Ultimately, the fact that Starfield came out over a decade later but offered so much less was a let down. Never mind that the game didn't really improve on the underlying mechanics. Modders solved a lot of loading screens in Skyrim decades ago, but Starfield is full of them. It felt dated at release already.


> Lore and story wise [Oblivion and Skyrim] have incredible depth.

As you said, you never played Daggerfall or Morrowind. Just about all of the lore in Oblivion and Skyrim comes from Daggerfall, Redguard, and Morrowind.

As for the stories... sorry, but you're on your own there. Oblivion's was okay, but Skyrim's story was a trainwreck from beginning to end. Of all the parts of Bethesda games, it is the character + story writing that has suffered the most over the years.


I've played their previous games on release date and never encountered that many issues, but Starfield was littered with issues. I think it's gotten worse.

Bethesda has always been known for its abysmal lack of care about quality. Morrowind (2002) is riddled with bugs, a lot of them game breaking. They're all listed on the wiki, each article having several of them, with steps to resolve them using console commands (which you are expected to use if you want to finish the game).

Just use OpenMW.

Obviously, but I was responding to OP's claim that Bethesda's games took a dip in the quality department, by underlining that they were always infamous for putting out rushed games riddled with bugs.

Ship loading screen simulator

I have been moderately interested in Starfield and anticipated it would follow the pattern of other Bethesda endeavours. Which is to say it takes a while post-release for they and their mod community to get it to a state I am at all interested.

Are we there yet?


No, its bad. Genuinely bad. This was the first Bethesda game I actually found bugs on day 1 for. I've played all their other games on launch and its never been this bad for me. I usually rarely spot bugs, I don't know if I just have the right hardware or what, but it just never happens to me.
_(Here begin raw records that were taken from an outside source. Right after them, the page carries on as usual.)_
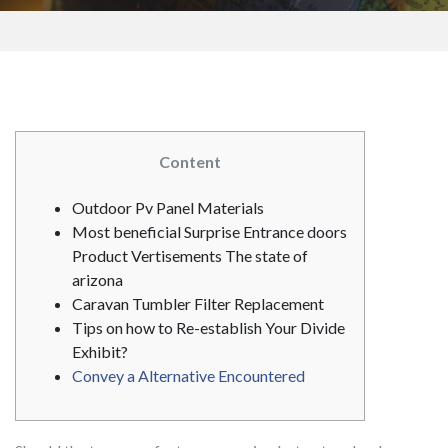
Content
Outdoor Pv Panel Materials
Most beneficial Surprise Entrance doors
Product Vertisements The state of
arizona
Caravan Tumbler Filter Replacement
Tips on how to Re-establish Your Divide
Exhibit?
Convey a Alternative Encountered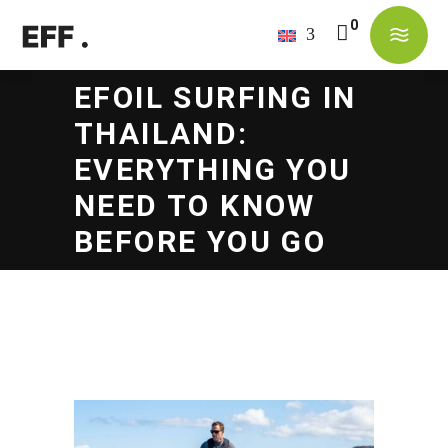
No products in the cart.
EFOIL SURFING IN
THAILAND:
EVERYTHING YOU
NEED TO KNOW
BEFORE YOU GO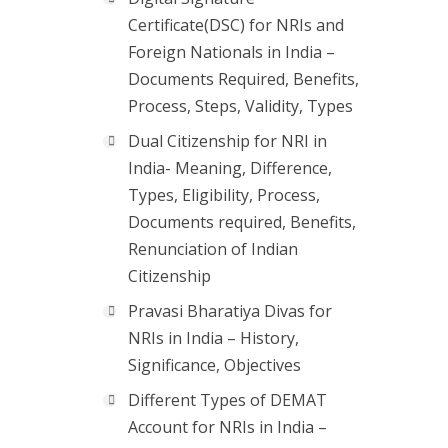
Certificate(DSC) for NRIs and
Foreign Nationals in India –
Documents Required, Benefits,
Process, Steps, Validity, Types
Dual Citizenship for NRI in
India- Meaning, Difference,
Types, Eligibility, Process,
Documents required, Benefits,
Renunciation of Indian
Citizenship
Pravasi Bharatiya Divas for
NRIs in India – History,
Significance, Objectives
Different Types of DEMAT
Account for NRIs in India –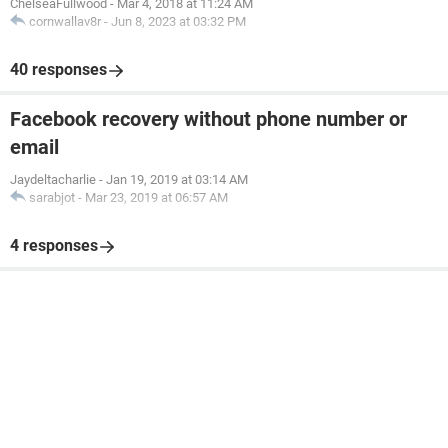
ChelseaFullwood
-
Mar 4, 2018 at 11:24 AM
cornwallav8r
-
Jun 8, 2023 at 03:32 PM
40 responses
Facebook recovery without phone number or
email
Jaydeltacharlie
-
Jan 19, 2019 at 03:14 AM
sarabjot
-
Mar 23, 2019 at 06:57 AM
4 responses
The other problem is they did a major update, which broke a ton of mods. Then with their own mod store, they made it so only paid mods are considered "savefile safe" for enabling of achievements, which means every other mod I find that isn't a paid mod has a descriptiong along the lines of "I AM NO LONGER MAINTAINING THIS DUE TO BETHESDA WANTING TO PAYWALL SIMPLE FREE MODS JUST TO LET YOU SAVE WITHOUT ACHIEVEMENTS" or something like that, I've seen a few completely different mod authors just abandone ship completely.
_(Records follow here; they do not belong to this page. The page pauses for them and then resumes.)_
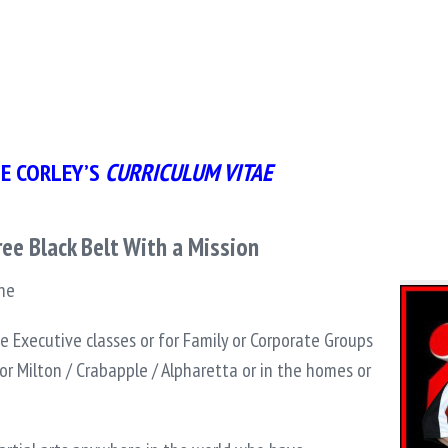
E CORLEY’S
CURRICULUM VITAE
ee Black Belt With a Mission
ine
ate Executive classes or for Family or Corporate Groups
or Milton / Crabapple / Alpharetta or in the homes or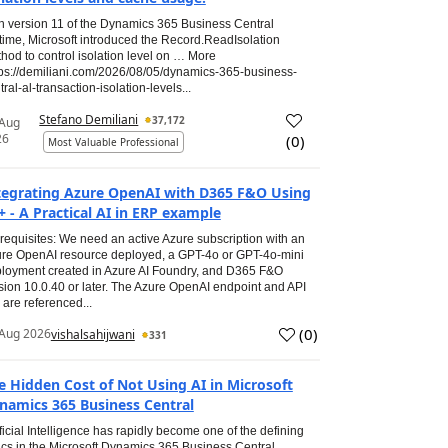
h version 11 of the Dynamics 365 Business Central
time, Microsoft introduced the Record.ReadIsolation
hod to control isolation level on … More
tps://demiliani.com/2026/08/05/dynamics-365-business-
tral-al-transaction-isolation-levels...
Stefano Demiliani
37,172
 Aug
26
(
0
)
Most Valuable Professional
tegrating Azure OpenAI with D365 F&O Using
+ - A Practical AI in ERP example
requisites: We need an active Azure subscription with an
re OpenAI resource deployed, a GPT-4o or GPT-4o-mini
loyment created in Azure AI Foundry, and D365 F&O
sion 10.0.40 or later. The Azure OpenAI endpoint and API
 are referenced...
(
0
)
Aug 2026
vishalsahijwani
331
e Hidden Cost of Not Using AI in Microsoft
namics 365 Business Central
ificial Intelligence has rapidly become one of the defining
ics in the Microsoft Dynamics 365 Business Central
This is probably their worst goof ever. I'm genuinely angered enough that if the next Elder Scrolls flops I may have to write off one of my all-time favorite game development studios.

I love Bethesda, but they're falling off real hard, and the only difference that could be affecting that is Microsoft in my eyes.
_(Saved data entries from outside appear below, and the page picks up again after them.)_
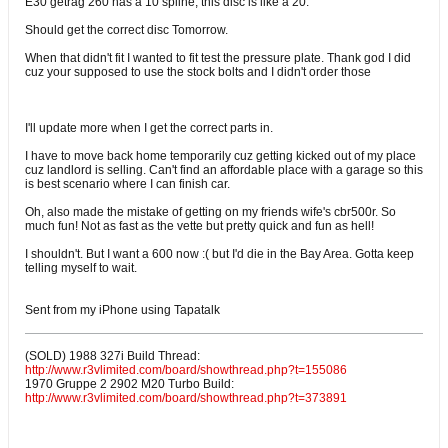
E30 getrag 260 has a 10 spline, this disc is like a 20.
Should get the correct disc Tomorrow.
When that didn't fit I wanted to fit test the pressure plate. Thank god I did
cuz your supposed to use the stock bolts and I didn't order those
I'll update more when I get the correct parts in.
I have to move back home temporarily cuz getting kicked out of my place
cuz landlord is selling. Can't find an affordable place with a garage so this
is best scenario where I can finish car.
Oh, also made the mistake of getting on my friends wife's cbr500r. So
much fun! Not as fast as the vette but pretty quick and fun as hell!
I shouldn't. But I want a 600 now :( but I'd die in the Bay Area. Gotta keep
telling myself to wait.
Sent from my iPhone using Tapatalk
(SOLD) 1988 327i Build Thread:
http://www.r3vlimited.com/board/showthread.php?t=155086
1970 Gruppe 2 2902 M20 Turbo Build:
http://www.r3vlimited.com/board/showthread.php?t=373891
Just think. Starfield could have been a Game of the Year game. It was not.

It also only has one single DLC.

I love the game, its just not looking like it will ever meet its potential. I read on reddit a commend that I agree with, the only thing that could save Starfield now is a "Directors Cut" release.


Skyrim on day one came out with a game breaking bug in the main quest, and it crashed a lot too. Starfield's problem is that it's a very boring procgen hell.

They cut out a ton of content, they should have left most of it in. There's more problems beyond just procedural generation. All the companions hold the same views. Even the bounty hunting group feels incomplete.